Travy : Kenapa banyak mereka pindah ke Jawa, memang sentral banget, paling subur. Tetapi harus mikir, tempat tinggalnya nanti dimana. Tambah lagi tugas pemerintah, mikirin tempat tinggal. Bolehlah mereka tinggal di Jawa. Mereka tinggal di Kalimantan lebih luas, masih banyak lahan kosong yang bias diolah. Sehingga banyak criminal kita akan bertambah. Aku punya pendapat bahwa hokum itu sangat lemah, paling tidak hukumannya hanya 1-5 tahun. Sedangkan di Malaysia dan amerika sangat tegas, takut dihukum mati. Misalnya memperkosa paling lama hanya lima tahun, jadi sering terjadi. Bantuan yang tidak sampai. Kita berusah menyalurkan, bahwa kita terus. Kita sudah bias buat helicopter, tetapi kan diharus. Adobsi, mereka dapat kehidupan yang layak, jangan dulu lah, kita bias bikin yayasan. Udah banyak jual beli anak, kasihan sekali pemerintah.Saya tidak setuju menyalahkan pemerintah, mereka sudah berusaha melakukan, kita terlalu banyak tuntutan. Padahal rakat sendiri yang milih, gak usah saling menuding. SBY sekarang ada peningkatan, jangan hanya membuat down. Aduh rakyatnya gak percaya.

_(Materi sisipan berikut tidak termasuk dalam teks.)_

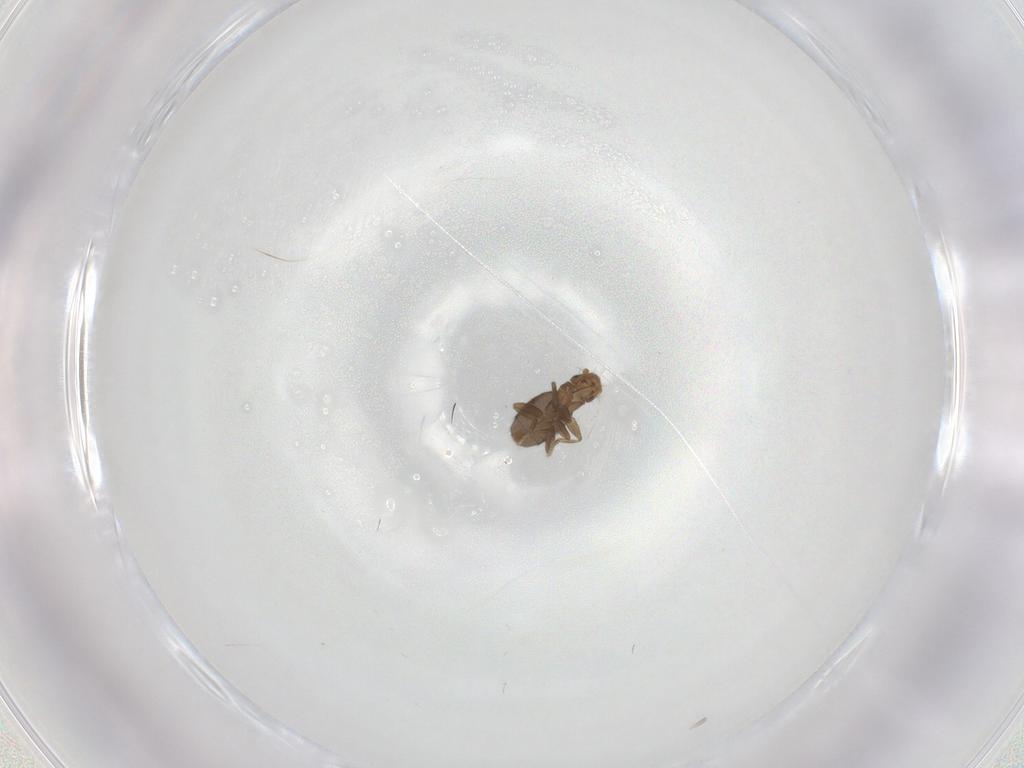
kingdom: Animalia
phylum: Arthropoda
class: Insecta
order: Diptera
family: Phoridae
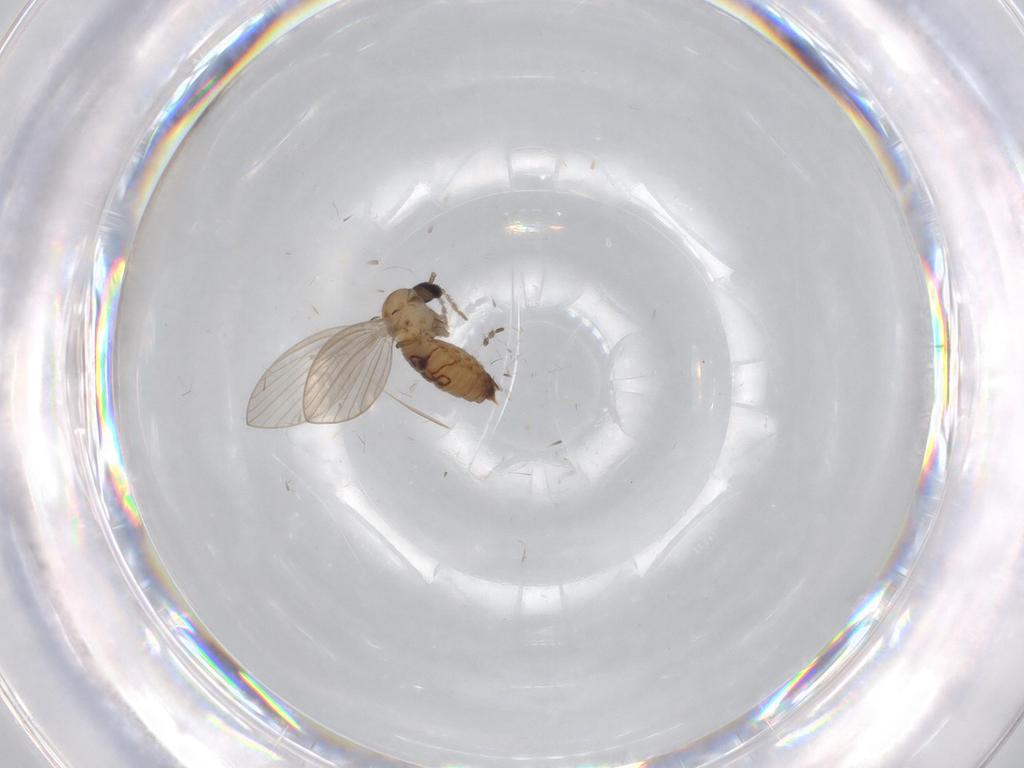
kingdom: Animalia
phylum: Arthropoda
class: Insecta
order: Diptera
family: Psychodidae
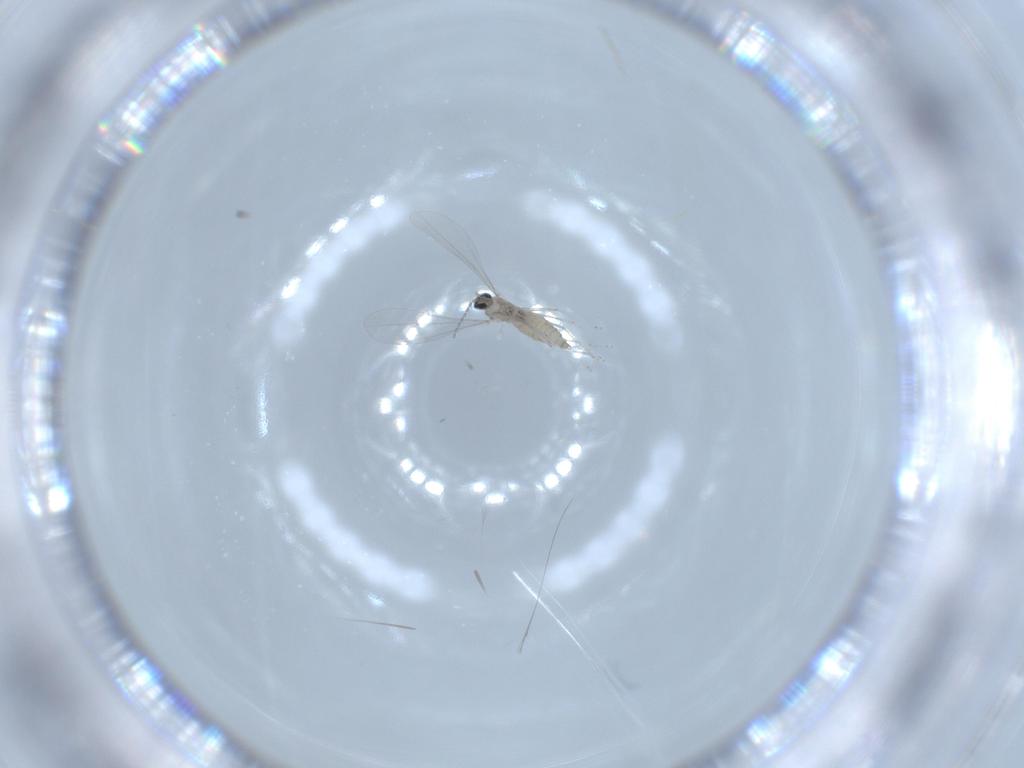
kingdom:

Najlah : Permasalahan Aceh dan korban bukan hanya dirasakan oleh anak dan wanita. Dalam isu gender tidak perduli anak dan perempuan, pemberdayaan kemanusiaan itu harus dilakukan secepatnya karena kita bertarus dengan penderitaan kemanusiaan. Yang terpenting ialah merehabilitasi manusia secara fisik dan mental. Pembangunan pada jiwa agama dan psikis secara sehat. Pembangunan sara akses jalan, rumah sakit akan memberikan cahaya kepa serambi aceh. Kita sayang sama pemerintah kita, makanya kita mengkritik. Maka kalau kita mengkritik, dalam rangka cinta kepada pemerintah, buakan memusuhi. Kalau kita mau berbicara terbuka dari sisi kelemahan kita, maka akan mendapatkan cara mengatasi kelemahan itu bersama. Semoga di lorong yang gelap ada sinar kembali. Aceh itu adalah persoalan bersama.